Dalam hal ini, kita bisa menjadi pahlawan sejak di dalam pikiran. Cukup dengan meningkatkan literasi agar tidak menjadi orang bersumbu pendek. Selain itu, memelihara akal sehat perlu keteguhan dalam memegang idealisme dan pedoman hidup agar otak mampu tetap bekerja meski godaan nafsu berkecamuk di perut yang lapar akan kenikmatan dunia.
Jangan mabuk
Akal sehat harus dijaga, jangan mikirin perut & nafsu doang

3.      The Power of Berani-Jujur
Sekarang yang namanya kebenaran bukan lagi hal yang mutlak. Bisa dibilang, apa yang benar saat ini adalah apa yang dipercaya banyak orang sebagai hal yang benar. Sedangkan kebenaran yang sesungguhnya seringkali ditutupi oleh hajat para mafia.

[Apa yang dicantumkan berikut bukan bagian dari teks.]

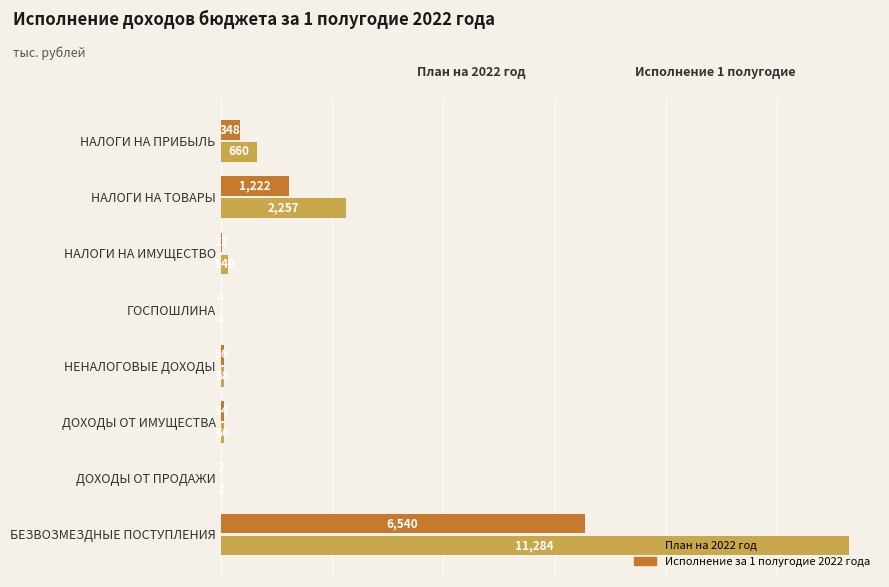

How many series are shown in this chart?

2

Orang yang diam saja melihat penyelewengan di tubuh suatu instansi tentu akan aman posisinya sebagai bagian dari sistem bobrok itu. Sedangkan pahlawan yang berusaha membuka tabir kebenaran seringkali dikeluarkan, dicari-cari kesalahannya, bahkan ditimpa berbagai pasal yang laporannya diada-adakan, bahkan sampai dihilangkan nyawanya.  Dengan konsekuensi itu, pantas kiranya semboyan KPK: Berani jujur hebat!

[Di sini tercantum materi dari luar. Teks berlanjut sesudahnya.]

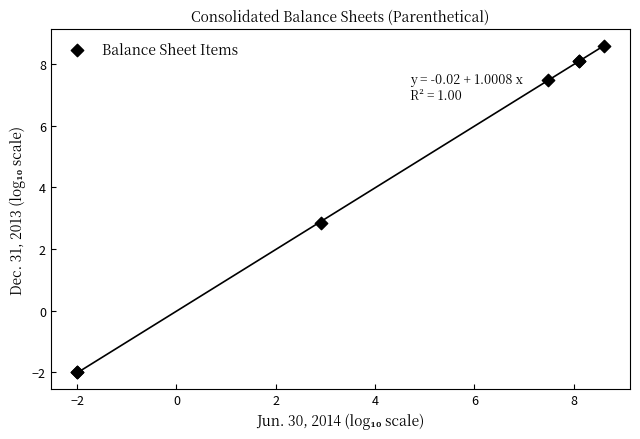

What Y value in the scatter plot is closest to 3?

2.8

Berani dan jujur akan menjadi kekuatan luar biasa apabila disandingkan. Itulah alasan mengapa KPK menggunakan kedua kata tersebut di slogannya, ditambah "hebat" sebagai penghargaan bagi siapa yang mampu menjalankannya. Kita bisa melihat kisah Novel Baswedan yang tidak gentar memperjuangkan kebenaran meski harus mengorbankan anggota tubuh berharganya.
Di instansi yang keropos integritasnya, mainan proyek dan bagi-bagi kue (saham) kaum elit semakin sulit dikuak. Sekalinya bocor sedikit, media dibuat sibuk dengan pengalihan isu. Sedangkan episode penelusuran jejak kotor itu entah kemana lanjutannya. Orang jujur justru sering dituduh penjahat. Sedangkan penjahat yang sebenarnya asyik menonton sambil tertawa jahat.
Tidak perlu jauh-jauh ke lingkungan pemerintahan, kezaliman bertaburan di sekitar kita. Hanya saja kita tidak peka, acuh, atau bahkan  pura-pura tidak tahu. Ketika ribuan orang mendiamkan, cukup diperlukan satu orang pemberani untuk mulai bersuara, baru kemudian yang lain berani berbicara. Seperti perkara yang masih hangat dari Bang Muhadkly (Acho). Pertanyaannya, cukup beranikah kita menjadi orang itu?
Anak kecil polos
Seberani laki-laki, dan sejujur anak-anak polos


Dari ketiga kekuatan super tersebut, siapa pun bisa jadi pahlawan. Tidak perlu berharta, berpangkat, atau berilmu tinggi, seseorang dapat melakukan hal-hal luar biasa. PR kita sekarang adalah menanamkan nilai-nilai moral dan budipekerti dengan baik kepada generasi mendatang. Karena dengan hati, akal, keberanian, dan kejujuran, Indonesia pasti mampu mentransformasikan diri dari kaum ber-ego menjadi bangsa super hero. Semoga.